ESTATE PLANNING

Estate Planning, Caring wisely for your blended family

Estate Planning, Caring wisely for your blended family

Estate planning of all forms can be complex and one of the more complex factual scenarios is a ‘blended family’, particularly as there is no typical blended family. Read on to discover helpful tips to enable you to plan wisely when providing for your blended family.

The major differentiator for risk factors in estate planning is the age and dependency of the children. Balancing the different groups of blended family members (and their relationships) for which the will-maker has a community or moral expectation to provide can be dealt with by creating a ‘life estate’.

A life estate is a trust holding certain assets for the benefit of the surviving spouse during their lifetime. Life estates then ensure that the remainder passes to the identified beneficiaries in your blended family upon a trigger – death, remarriage, disclaimer or surrender.

Helpfully, life estates recognise the different family members that need to be accounted for by the will-maker, making it an attractive strategy to balance those competing priorities. The life estate gives the surviving spouse an interest in the property but does not rise to the level of ownership.

A life estate should be flexible – for example an entitlement to income, so that it provides for the spouse. It could also provide that the life tenant is permitted to rent the property and derive income. The trustee may sell the property and purchase a new property suitable to the tenant’s needs with the tenant’s input. This is sometimes called a ‘portable life estate’ and includes the potential to be used for entry to a retirement village or nursing home.

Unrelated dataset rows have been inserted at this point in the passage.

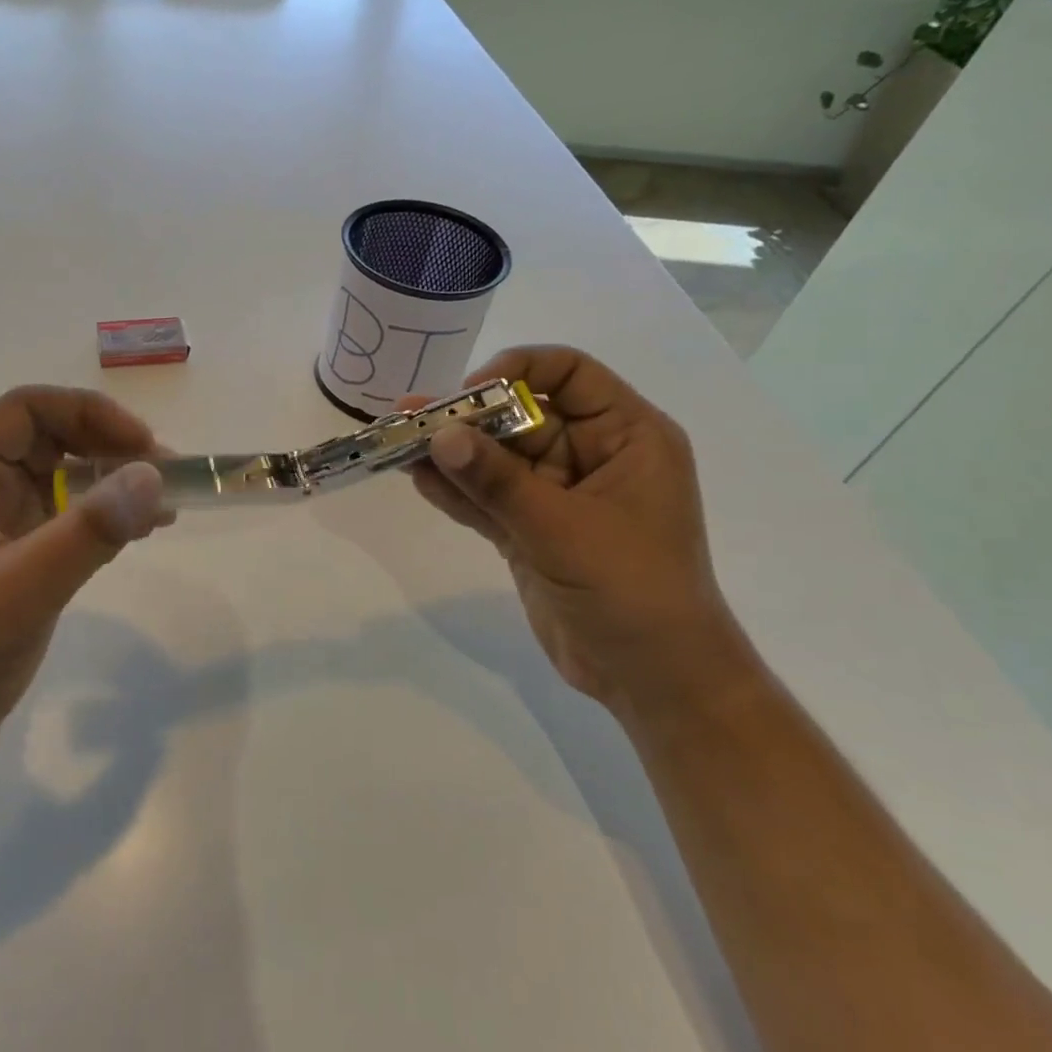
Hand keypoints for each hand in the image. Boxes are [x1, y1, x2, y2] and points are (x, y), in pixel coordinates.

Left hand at [0, 387, 170, 790]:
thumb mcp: (22, 588)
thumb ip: (89, 530)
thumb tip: (153, 476)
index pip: (28, 409)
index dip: (91, 414)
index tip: (145, 447)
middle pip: (50, 438)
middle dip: (110, 448)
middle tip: (168, 478)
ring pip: (62, 480)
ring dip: (113, 483)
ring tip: (165, 505)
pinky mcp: (10, 563)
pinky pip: (64, 520)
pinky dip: (103, 518)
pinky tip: (140, 531)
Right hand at [408, 346, 752, 718]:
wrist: (652, 680)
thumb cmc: (631, 590)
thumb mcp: (562, 529)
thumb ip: (498, 481)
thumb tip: (439, 435)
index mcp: (627, 437)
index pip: (572, 374)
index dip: (519, 371)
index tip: (471, 394)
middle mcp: (593, 457)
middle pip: (523, 416)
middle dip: (469, 418)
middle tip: (412, 417)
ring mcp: (559, 496)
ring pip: (499, 460)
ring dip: (453, 453)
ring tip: (400, 443)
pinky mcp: (533, 531)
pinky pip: (490, 499)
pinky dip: (457, 491)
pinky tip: (418, 479)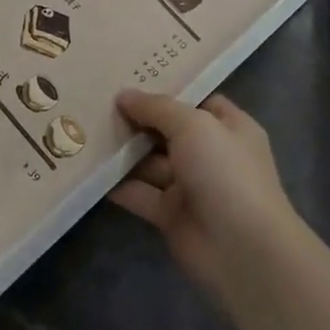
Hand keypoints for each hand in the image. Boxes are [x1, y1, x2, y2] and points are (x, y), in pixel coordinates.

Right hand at [108, 90, 300, 296]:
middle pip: (169, 131)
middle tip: (97, 102)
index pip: (197, 101)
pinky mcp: (172, 216)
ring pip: (152, 163)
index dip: (167, 91)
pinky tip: (90, 170)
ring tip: (87, 132)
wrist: (242, 250)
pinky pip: (142, 194)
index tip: (131, 79)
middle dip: (138, 119)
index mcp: (229, 127)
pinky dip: (119, 185)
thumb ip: (157, 108)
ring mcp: (192, 186)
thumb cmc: (225, 172)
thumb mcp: (193, 125)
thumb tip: (124, 95)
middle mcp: (212, 154)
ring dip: (124, 152)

Life estates attract, even precipitate, claims. They are a magnet for Court claims because they delay the inheritance of one class of beneficiaries in preference to the lifetime of another person. Generally, the children of the deceased will not have a claim on the new spouse’s estate, so their only option is to claim within time on the estate before them. You must consider who could be an eligible person under s57 of the Succession Act 2006. Clearly the new spouse is an eligible claimant along with a child of the will maker. Depending on the length of the relationship, the definition of a child could include a child for whom the will maker and their partner have held ‘parental responsibility’ for the ‘long-term welfare’: in the right circumstances, this could include a step-child.

A life estate is often considered by Courts to be insufficient provision: people live longer and require flexibility in the use of property and sufficient income for their lifetime, and having autonomy to decide where and how they live is considered important.

The costs of maintaining the property might fall to the spouse – and they may not be able to afford it – or it comes from the estate and requires a separate fund to be set aside – which may displease the remainder beneficiaries.

Finally, there might be serious tax consequences, depending on how long the life estate runs, and what property it relates to: often by the time real estate is disposed of, any capital gains tax exemptions or roll-over rights have been extinguished. This is only to the detriment of the remainder beneficiaries.